The total number of participants in each analysis (i.e., those with complete PQ-Bsym, PQ-Bsev, PPbin, phenotype, and/or brain-imaging data) are provided in Supplementary Tables.
Power analyses were conducted in G*Power (63) to determine the range of detectable effects with the current sample size. With an estimated N of 6,500, alpha of 0.05, 1 tested predictor, and 11 covariates, we have 95% power to detect effects (Cohen’s f2) as small as 0.002, equivalent to a Cohen’s d of 0.004. As previous research in adults suggests that we can expect to see a significant association between C4A GRExand cognitive measures at Cohen's f2 = 0.056 (20), power calculations indicate that our study is sufficiently powered to detect small but statistically significant effects, equivalent to a Cohen’s d of 0.004.
Plots were generated using R packages ggpubr, ggplot, and ggesg. PheWAS results were plotted in R by modifying publicly available code from Dr. Yoonjung Joo (https://rpubs.com/helloyjjoo/pheWAS_connectome).
Replication in the UK Biobank
The UK Biobank resource was accessed through application number 38029. Brain imaging data was acquired for 18,361 unrelated individuals with European ancestry. Haplotypes at the C4 locus were imputed as described for the ABCD dataset. After further restricting to individuals with the five most common C4 haplotypes (AL, AL-AL, AL-BL, AL-BS, BS), a total of 16,147 individuals remained in the final analyses. A linear model was then fitted between entorhinal cortex surface area and C4A GREx, using C4B GREx, sex, age at scan, average cortex surface area, location of head in scanner (Data fields 25756 to 25759), first four genotype PCs and scan sites as covariates.

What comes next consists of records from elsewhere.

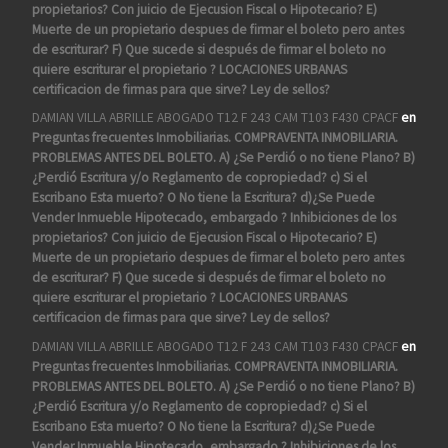
propietarios? Con juicio de Ejecusion Fiscal o Hipotecario? E)
Muerte de un propietario despues de firmar el boleto pero antes
de escriturar? F) Que sucede si después de firmar el boleto no
quiere escriturar el propietario ? LOCACIONES URBANAS
certificacion de firmas para que sirve? Ley de sellos?
DAMIAN VILLA ABRILLE ABOGADO T12 F 243 CAM T103 F430 CPACF
en
Preguntas frecuentes Inmobiliarias. COMPRAVENTA INMOBILIARIA.
PROBLEMAS ANTES DEL BOLETO. A) ¿Se Perdió o no tiene Plano? B)
¿Perdió Escritura y/o Reglamento de copropiedad? c) Si el
Escribano Esta muerto? O No tiene la Escritura? d)¿Se Puede
Vender Inmueble Hipotecado, embargado ? Inhibiciones de los
propietarios? Con juicio de Ejecusion Fiscal o Hipotecario? E)
Muerte de un propietario despues de firmar el boleto pero antes
de escriturar? F) Que sucede si después de firmar el boleto no
quiere escriturar el propietario ? LOCACIONES URBANAS
certificacion de firmas para que sirve? Ley de sellos?
DAMIAN VILLA ABRILLE ABOGADO T12 F 243 CAM T103 F430 CPACF
en
Preguntas frecuentes Inmobiliarias. COMPRAVENTA INMOBILIARIA.
PROBLEMAS ANTES DEL BOLETO. A) ¿Se Perdió o no tiene Plano? B)
¿Perdió Escritura y/o Reglamento de copropiedad? c) Si el
Escribano Esta muerto? O No tiene la Escritura? d)¿Se Puede
Vender Inmueble Hipotecado, embargado ? Inhibiciones de los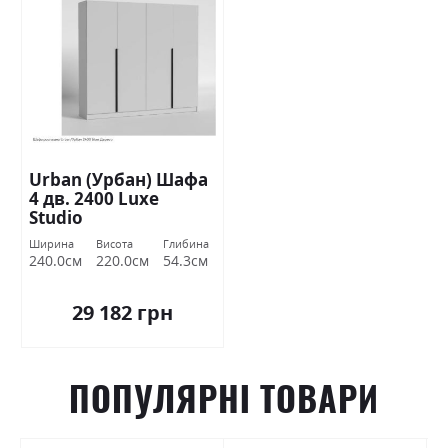
Urban (Урбан) Шафа
4 дв. 2400 Luxe
Studio
Ширина
Висота
Глибина
240.0см
220.0см
54.3см
29 182 грн
ПОПУЛЯРНІ ТОВАРИ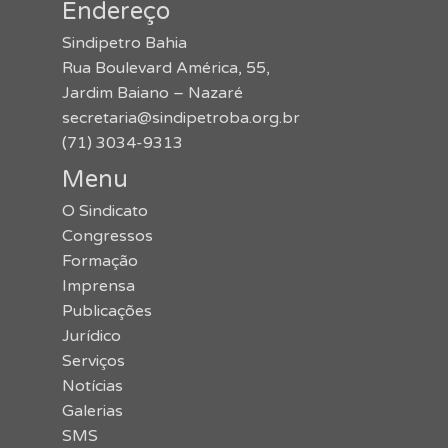
Endereço
Sindipetro Bahia
Rua Boulevard América, 55,
Jardim Baiano – Nazaré
secretaria@sindipetroba.org.br
(71) 3034-9313
Menu
O Sindicato
Congressos
Formação
Imprensa
Publicações
Jurídico
Serviços
Notícias
Galerias
SMS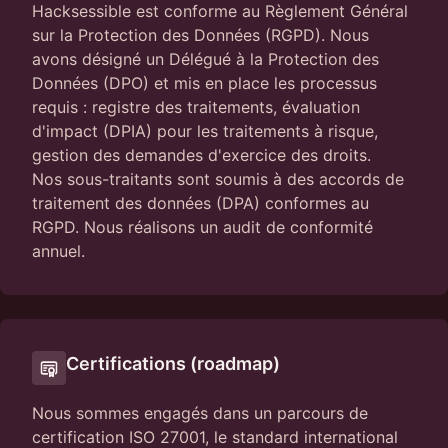
Hacksessible est conforme au Règlement Général
sur la Protection des Données (RGPD). Nous
avons désigné un Délégué à la Protection des
Données (DPO) et mis en place les processus
requis : registre des traitements, évaluation
d'impact (DPIA) pour les traitements à risque,
gestion des demandes d'exercice des droits.
Nos sous-traitants sont soumis à des accords de
traitement des données (DPA) conformes au
RGPD. Nous réalisons un audit de conformité
annuel.
Certifications (roadmap)
Nous sommes engagés dans un parcours de
certification ISO 27001, le standard international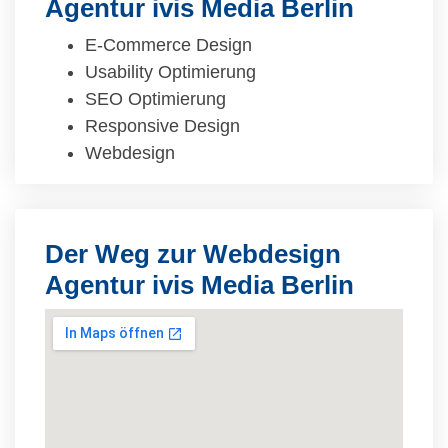
Agentur ivis Media Berlin
E-Commerce Design
Usability Optimierung
SEO Optimierung
Responsive Design
Webdesign
Der Weg zur Webdesign
Agentur ivis Media Berlin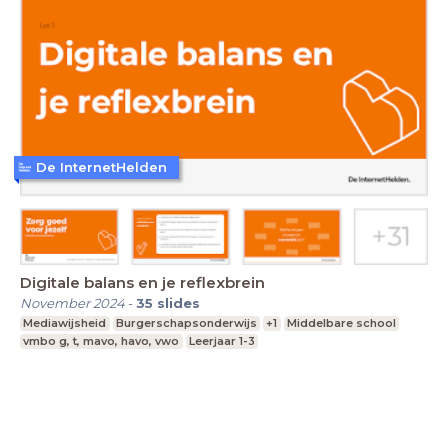
De InternetHelden
Digitale balans en je reflexbrein
November 2024
-
35
slides
Mediawijsheid
Burgerschapsonderwijs
+1
Middelbare school
vmbo g, t, mavo, havo, vwo
Leerjaar 1-3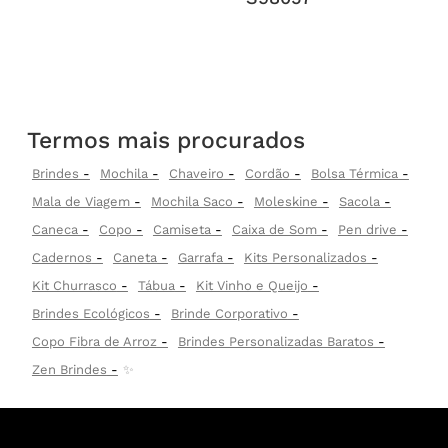
Termos mais procurados
Brindes
Mochila
Chaveiro
Cordão
Bolsa Térmica
Mala de Viagem
Mochila Saco
Moleskine
Sacola
Caneca
Copo
Camiseta
Caixa de Som
Pen drive
Cadernos
Caneta
Garrafa
Kits Personalizados
Kit Churrasco
Tábua
Kit Vinho e Queijo
Brindes Ecológicos
Brinde Corporativo
Copo Fibra de Arroz
Brindes Personalizadas Baratos
Zen Brindes
✨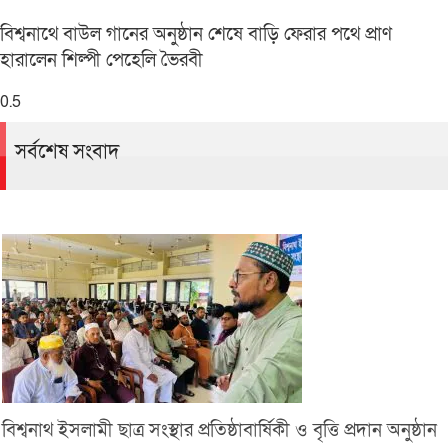
বিশ্বনাথে বাউল গানের অনুষ্ঠান শেষে বাড়ি ফেরার পথে প্রাণ
হারালেন শিল্পী পেহেলি ভৈরবী
সর্বশেষ সংবাদ
বিশ্বনাথ ইসলামী ছাত্র সংস্থার প্রতিষ্ঠাবার্ষিকী ও বৃত্তি প্রদান অনুষ্ঠান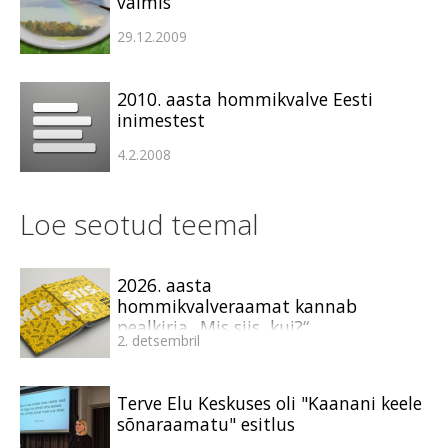
valmis
29.12.2009
2010. aasta hommikvalve Eesti
inimestest
4.2.2008
Loe seotud teemal
2026. aasta
hommikvalveraamat kannab
pealkirja „Mis siis, kui?“
2. detsembril
Terve Elu Keskuses oli "Kaanani keele
sõnaraamatu" esitlus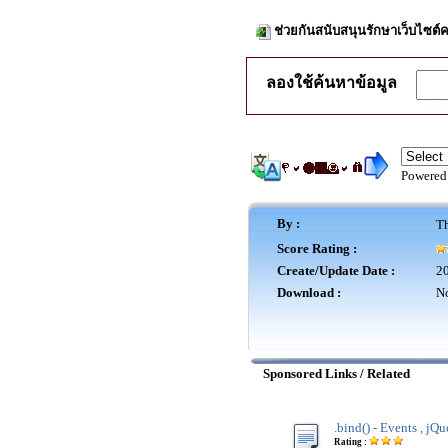
ช่วยกันสนับสนุนรักษาเว็บไซต์ค
ลองใช้ค้นหาข้อมูล
Powered
By :
Th
Score Rating :
Create/Update Date :
20
Download :
No
Sponsored Links / Related
.bind() - Events , jQu
Rating :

A null model was also fitted with only covariates but not C4A GREx. Statistical significance of the association was evaluated by performing a likelihood ratio test. The analysis was performed in females (N = 8,357) and males (N = 7,790) separately, without using sex as a covariate.
Validation of expression weights for C4 genes in PsychENCODE
Previously harmonized genotype array and frontal cortex RNA-seq data from PsychENCODE (19,64) consisted of uniformly processed data from six studies: BipSeq, LIBD_szControl, CMC_HBCC, CommonMind, BrainGVEX, and UCLA-ASD. We imputed C4 alleles in six studies from PsychENCODE separately in the same manner as the ABCD dataset using Beagle4.1 with the latest multiethnic C4 imputation reference panel. This analysis consisted of 340 AFR, 863 EUR, and 50 Latinx samples. C4 expression was then predicted using previously described expression weights(11), which was associated with observed C4 gene expression (Supplementary Fig. 1). Observed C4 gene expression was strongly associated with corresponding predicted gene expression, except for C4B gene expression in AFR samples (P > 0.05).